Auch wenn die bekannten Hauptfiguren Streep und Thurman natürlich von der Marketingabteilung in den Vordergrund gesetzt werden, dreht sich der Film aber vor allem um das junge (bzw. teilweise nicht mehr ganz so junge) Paar und die Probleme werden teilweise sogar recht realistisch dargestellt (obwohl man mögliche Pointen natürlich selten links liegen lässt). Wenn sich herausstellt, daß David noch bei seinen Großeltern lebt, kriegt sich Rafi vor Lachen kaum ein, doch als sie den zunächst erfolglosen Maler David bei sich einziehen lässt, ist mitunter auch nicht mehr alles eitel Sonnenschein.
Ungeachtet meines Geschlechts identifizierte ich mich übrigens mit der etwa gleichaltrigen Thurman, denn wenn man ältere T-Shirts hat als sein Gegenüber, kann man ihn (oder sie) nicht immer ernst nehmen.

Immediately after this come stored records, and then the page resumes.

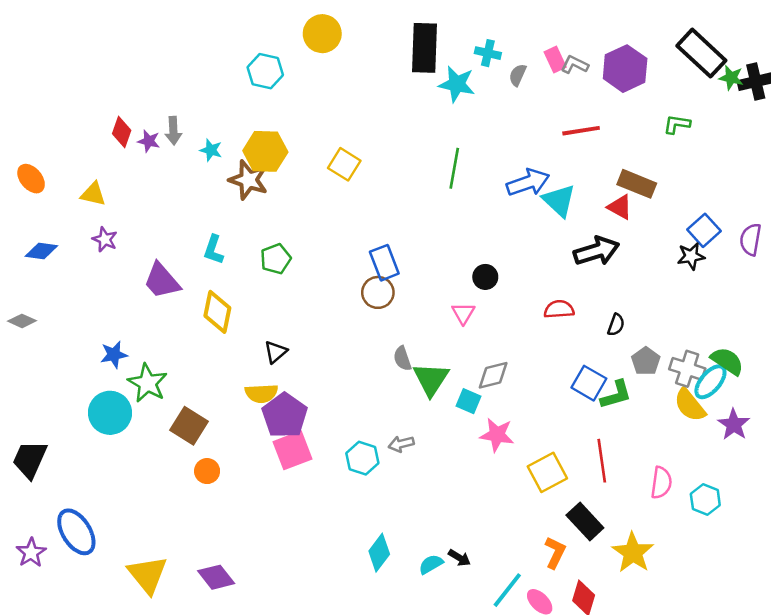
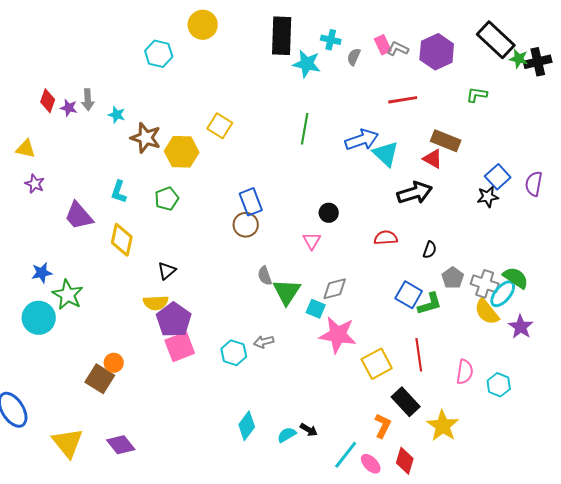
yellow hexagon: (265, 151) -> (182, 152), moved
brown square: (189, 426) -> (100, 379), moved
pink star: (497, 435) -> (338, 335), size x1.4

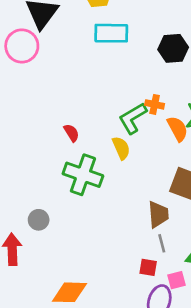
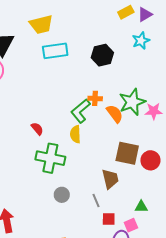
yellow semicircle: (121, 148) -> (75, 134), turned -150
gray circle: (39, 220) -> (62, 195), moved
gray line: (162, 243) -> (96, 200), moved

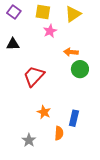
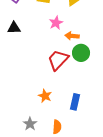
pink star: (50, 31) -> (56, 23), moved
red trapezoid: (34, 76) -> (58, 60), moved
orange semicircle: (59, 133) -> (57, 127), moved

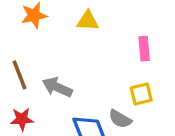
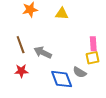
pink rectangle: (144, 49) -> (93, 44), moved

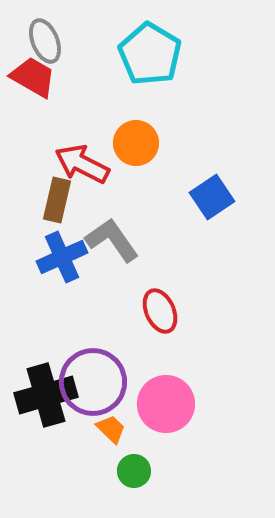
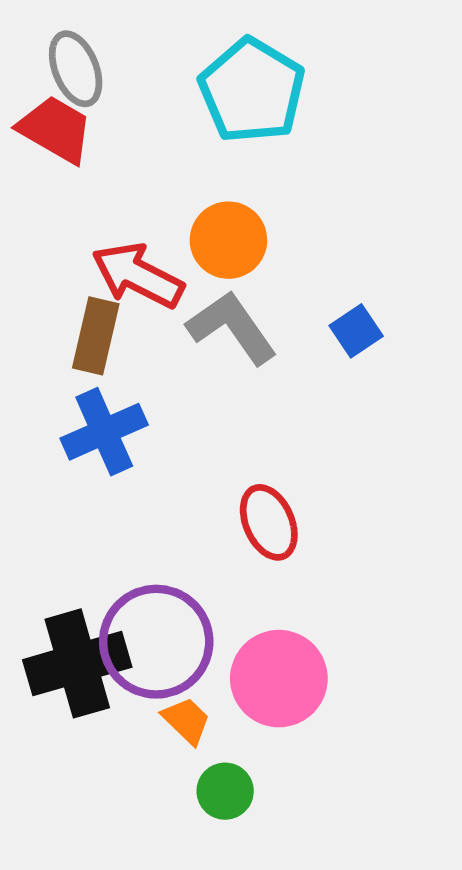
blue square: (212, 197) -> (356, 331), size x0.7
gray L-shape: (112, 240) -> (232, 327), moved

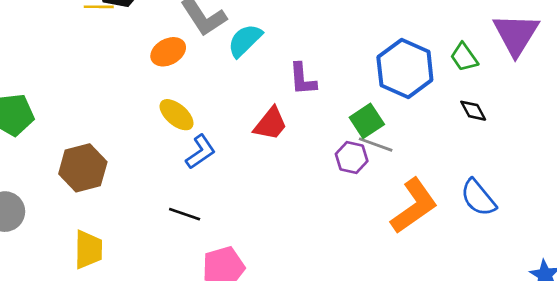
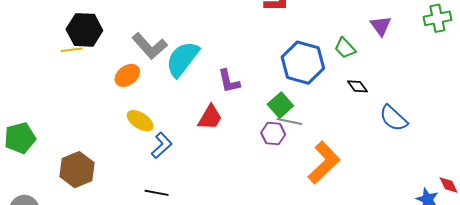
purple triangle: (516, 34) -> (381, 26), size x0.6
cyan semicircle: (245, 40) -> (182, 59), size x1.4
blue semicircle: (478, 198) -> (393, 118), moved

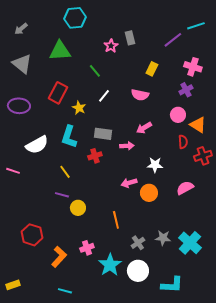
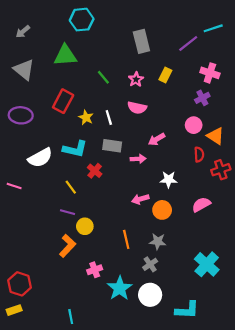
gray rectangle: (130, 38) -> (141, 41), size x1.5
pink star: (111, 46) -> (136, 79), moved
pink semicircle: (140, 95) -> (137, 108), moved
white line: (104, 96) -> (109, 117), moved, turned -56
cyan L-shape: (69, 137) -> (75, 149), turned -95
red cross: (95, 156) -> (95, 171), moved, turned -32
red hexagon: (32, 235) -> (20, 284), moved
gray star: (163, 238) -> (158, 241), moved
orange L-shape: (59, 257) -> (67, 246), moved
cyan line: (65, 291) -> (71, 317), turned 64

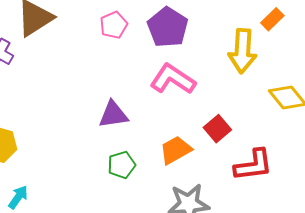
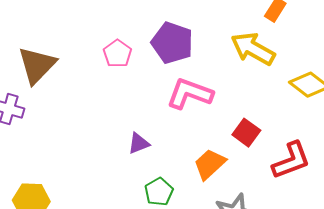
yellow arrow: (242, 51) -> (253, 49), turned 129
purple triangle: (113, 115) -> (139, 143), size x0.7

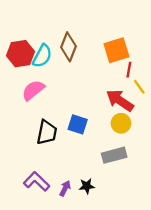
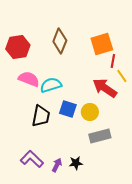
cyan semicircle: (42, 56) -> (51, 85), moved, turned -135
pink semicircle: (33, 90) -> (29, 79), turned 60
yellow circle: (121, 123) -> (90, 112), moved

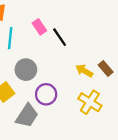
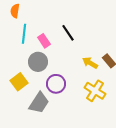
pink rectangle: (39, 27) -> (44, 41), moved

Ein romantisches Detail, das ich gleichzeitig charmant wie etwas peinlich fand, fasst die Unterschiede dieses Films zu einem Streifen von Woody Allen vielleicht ganz gut zusammen. Nachdem David in Rafis Wohnung einen (ihm zuvor unbekannten) Druck von Mark Rothko sah, organisiert er ein Überraschungs-Candlelight-Dinner an seinem Arbeitsplatz, bei dem eine eigens gemalte Kopie des Bildes zur Atmosphäre beisteuert. Super Idee, aber ein Maler, der Künstler wie Rothko oder Mondrian abpinselt, wirkt für meine Verhältnisse doch etwas zu blauäugig.
Dem Gesamtvergnügen an diesem Film konnten solche Details aber nichts ausmachen, und so kann ich Prime sowohl 23jährigen wie 37jährigen beiderlei Geschlechts empfehlen. Selbst, wenn man schon so alt wie Meryl Streep ist, wird man an diesem Film noch seine helle Freude haben.